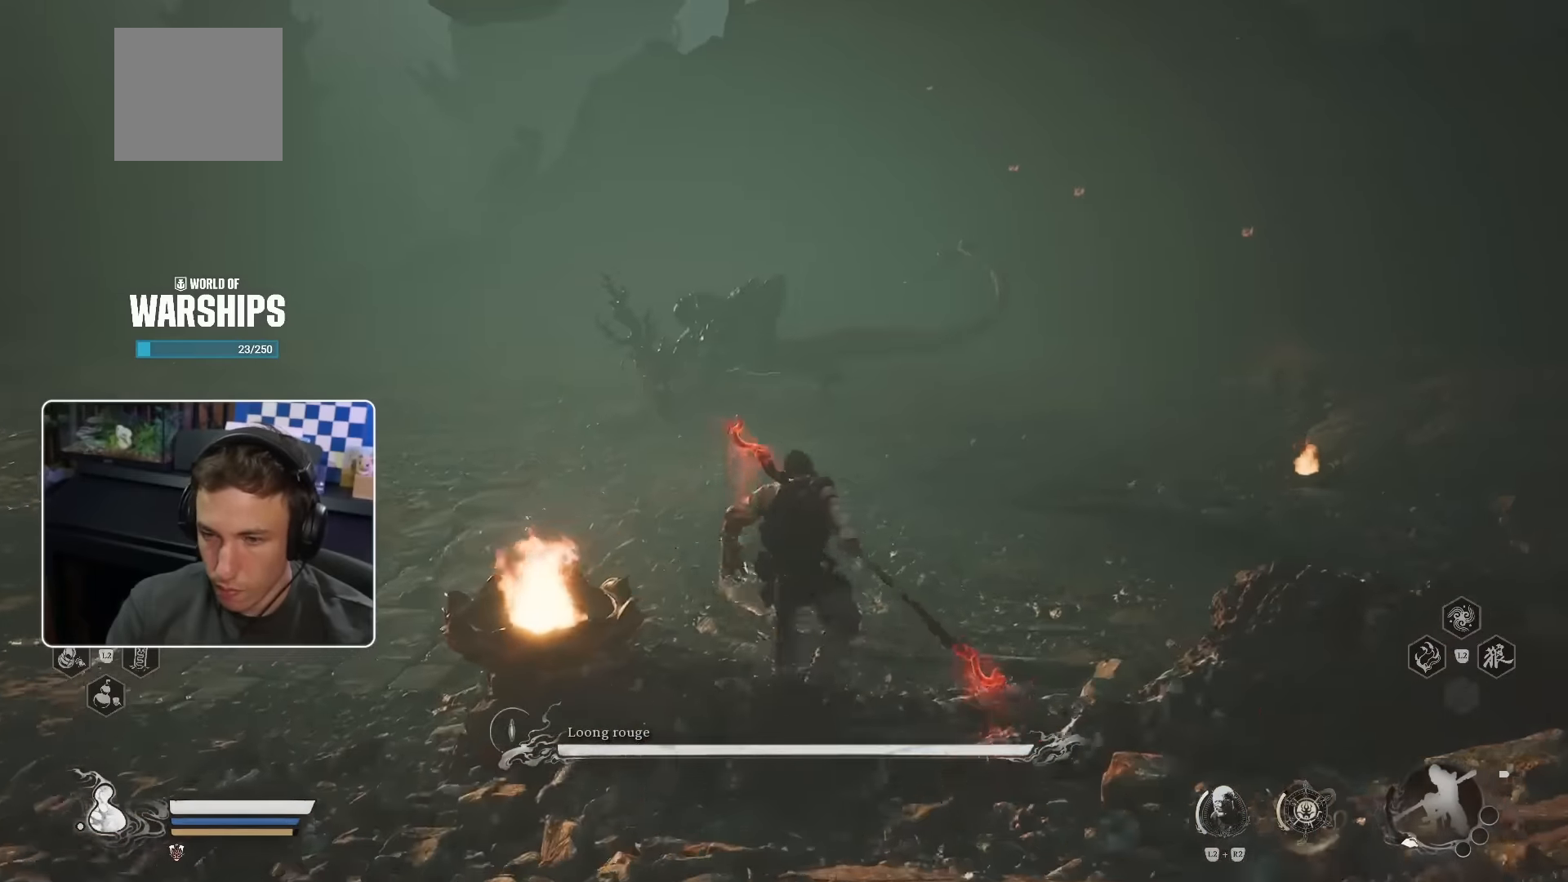
{"buttons": [], "left_stick": "up-left", "right_stick": "center", "events": [[34, "R3", "down"], [167, "R3", "up"], [284, "left_stick", "up-left"]]}
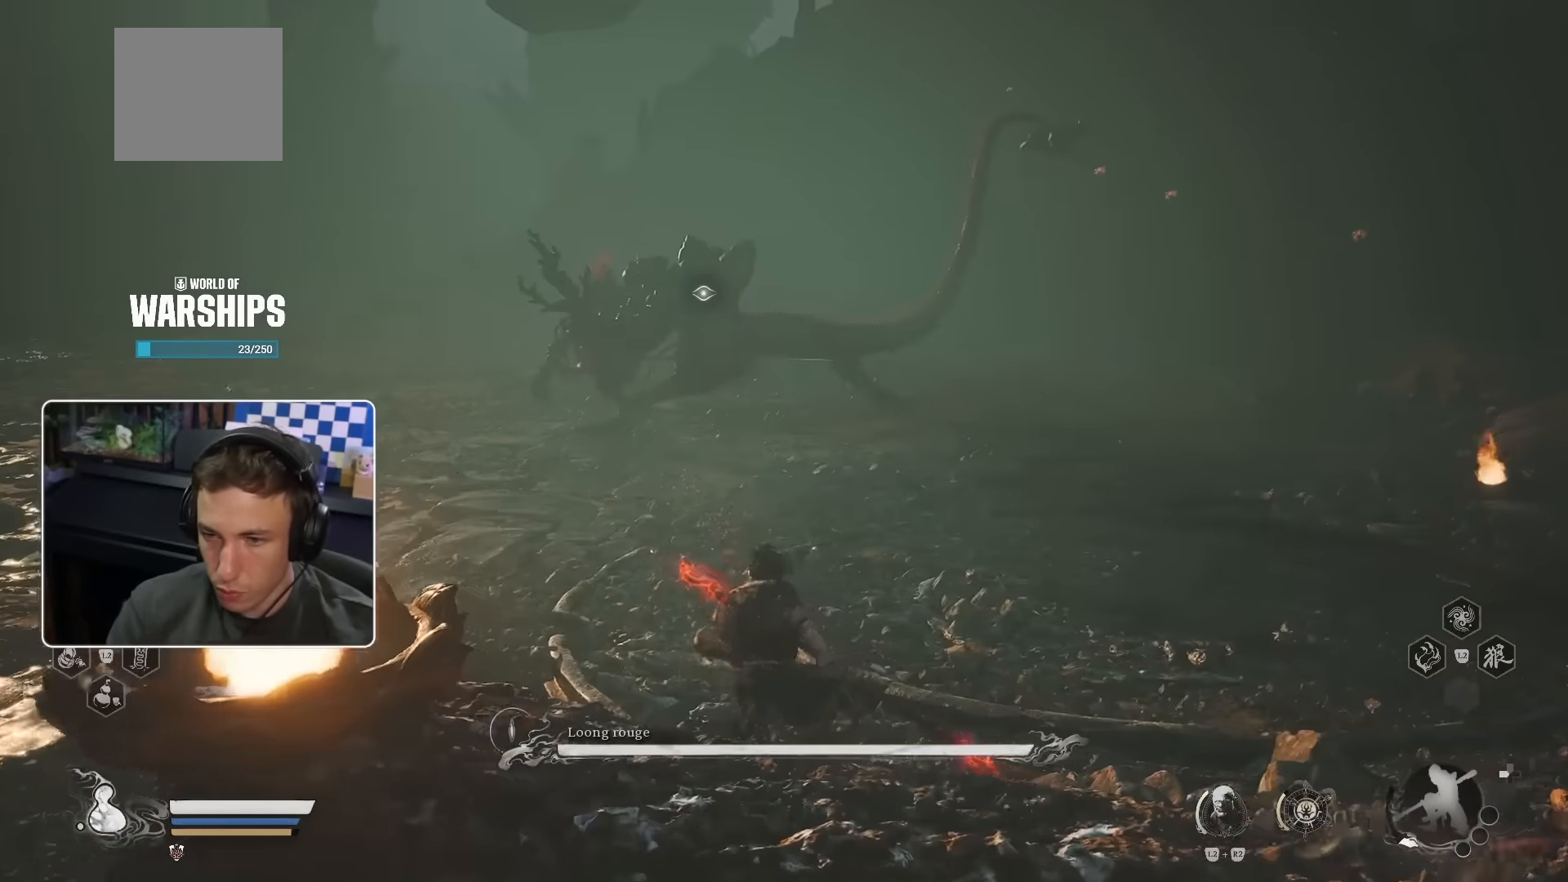
{"buttons": [], "left_stick": "up-left", "right_stick": "center", "events": []}
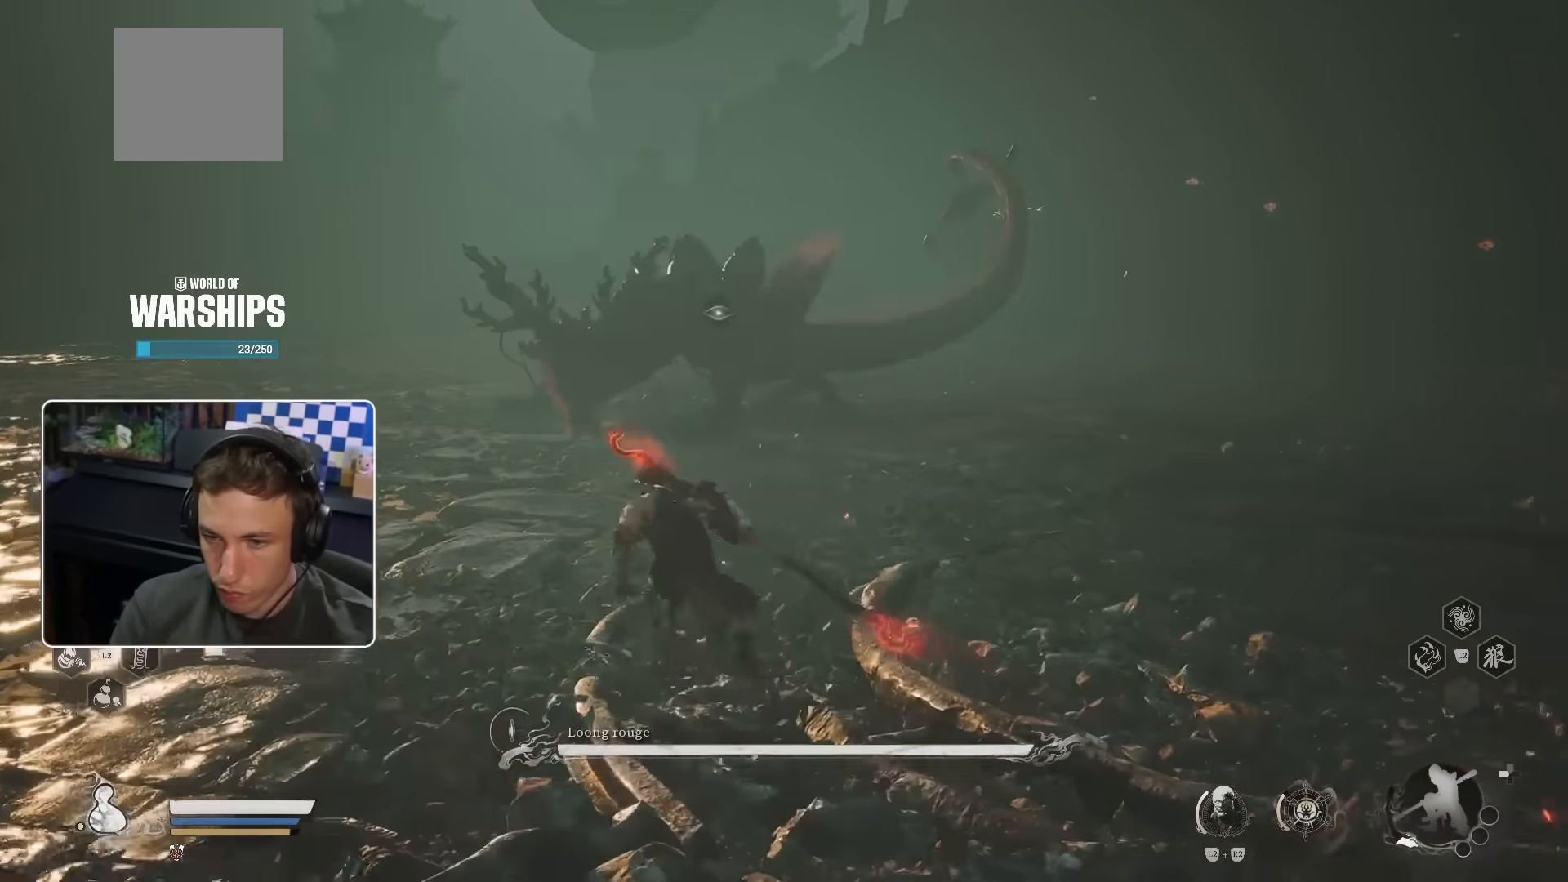
{"buttons": [], "left_stick": "up-left", "right_stick": "center", "events": []}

» **EXERCISE AIM**
Quote the data above in full and without alteration; skip the pictures.

» **SOLUTION BELOW**
{"buttons": [], "left_stick": "up-left", "right_stick": "center", "events": [[34, "R3", "down"], [167, "R3", "up"], [284, "left_stick", "up-left"]]}
{"buttons": [], "left_stick": "up-left", "right_stick": "center", "events": []}
{"buttons": [], "left_stick": "up-left", "right_stick": "center", "events": []}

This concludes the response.